I saw possibilities for a film score with “character,” maybe something kind of Paul Simon-y, as I look back on it. I began rounding up the elements, i.e., the musicians, I would need.

These included a stand-up bassist, a mariachi trumpet player, Ry Cooder, to play specialty guitars and tipple (a sort of cross between a guitar and a mandolin), and an accordion player, but not just any kind of an accordion player, a button accordion player.

A button accordion is just like a regular accordion, except instead of a keyboard along the right side it has buttons, and they seem to be more percussive than keys. Maybe that’s just the kind of music people play on button accordions, or the kind of people who play button accordions, I don’t know. But I did know this was to be no “Lady of Spain”-er; I wanted the real South Slav deal. I wanted a squeeze-box player who could march his countrymen into battle, like the Highland Scots pipers of yore, but could still play a polka.

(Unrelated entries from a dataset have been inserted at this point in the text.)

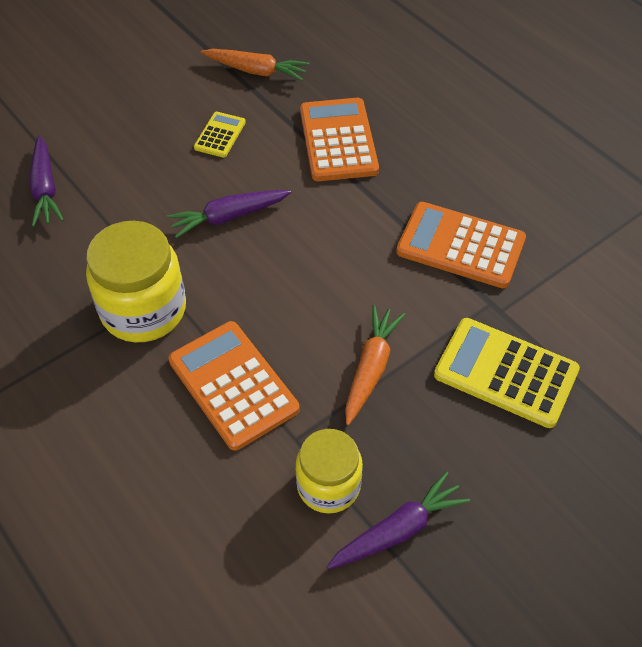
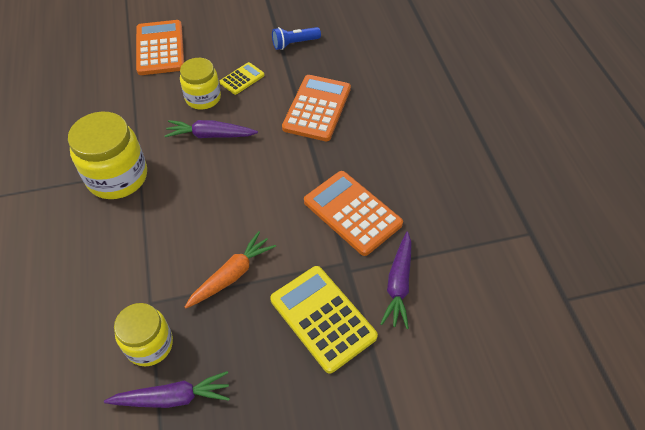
camera: 25 degrees right, 0 degrees up
(45, 189) = (114, 78): purple carrot -> purple carrot (398, 285)
(186, 175) = (203, 98): none -> yellow jar
(233, 385) = (137, 249): orange calculator -> orange calculator (160, 48)
(256, 71) = (294, 43): orange carrot -> blue flashlight

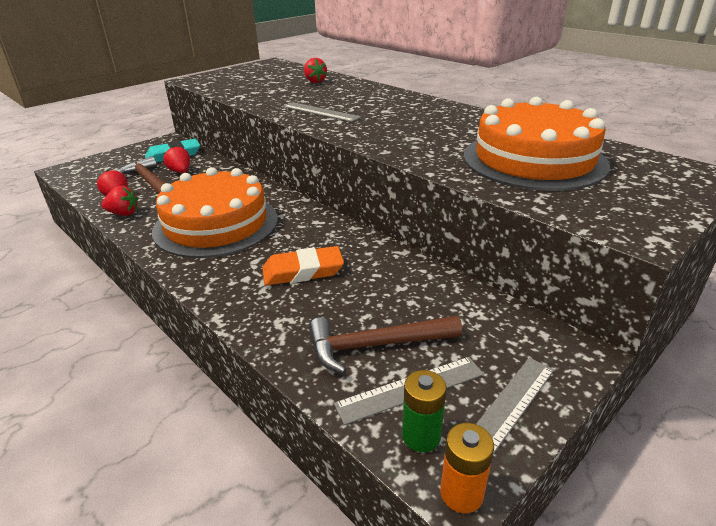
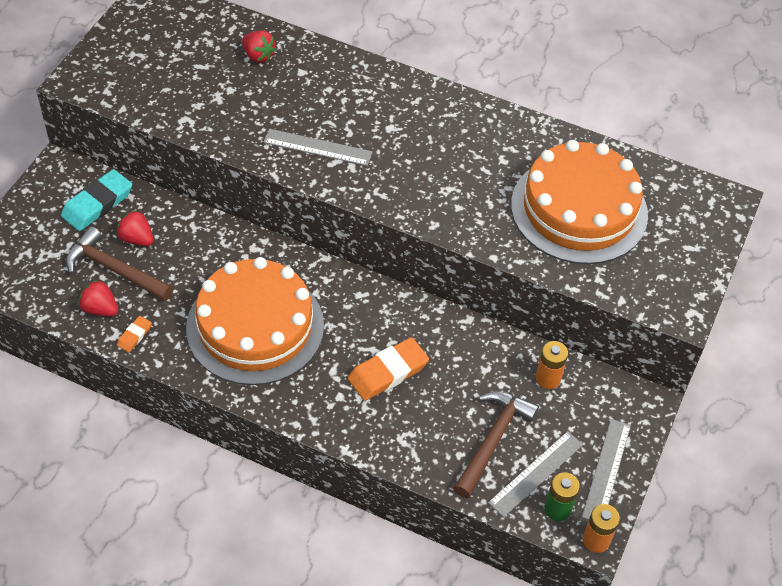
camera: 25 degrees left, 20 degrees up
(123, 213) = (134, 336): red strawberry -> orange eraser
(375, 345) = (493, 440): brown hammer -> brown hammer turned 150 degrees clockwise
(465, 307) = (548, 378): none -> orange battery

With these instrumentalists I’d be able to cover three musical traditions: Welsh epic ballad, Serbian line dance and Norteño Mejicano folk. Only the button accordionist could be a problem locating, and that, probably, a small one. This is Hollywood, after all.

I asked a friend in a folkdance troupe if he could help me. He didn’t hesitate a second.

“Sveta Marič,” he said, leaning on the final consonant, something between a “tz” sound and a lisp, “there is no one else. We’ll go there, to the club where he plays, Wednesday night. It’s kolo night,” he said. A kolo is a generic Yugoslavian line dance.

Came Wednesday night and Stuart and I went to the club, a corny, pleasant Yugoslavian restaurant in the San Fernando Valley. We got in, but I think only because they already knew Stewart. If ever there was an émigré “social club,” as the Italians call it, this was it. I don’t think I heard a word of English other than what Stew uttered, for the first ten minutes I was there. Fortunately, you don’t need any other language than music’s own in order to understand it. The squeezebox player was pure fire.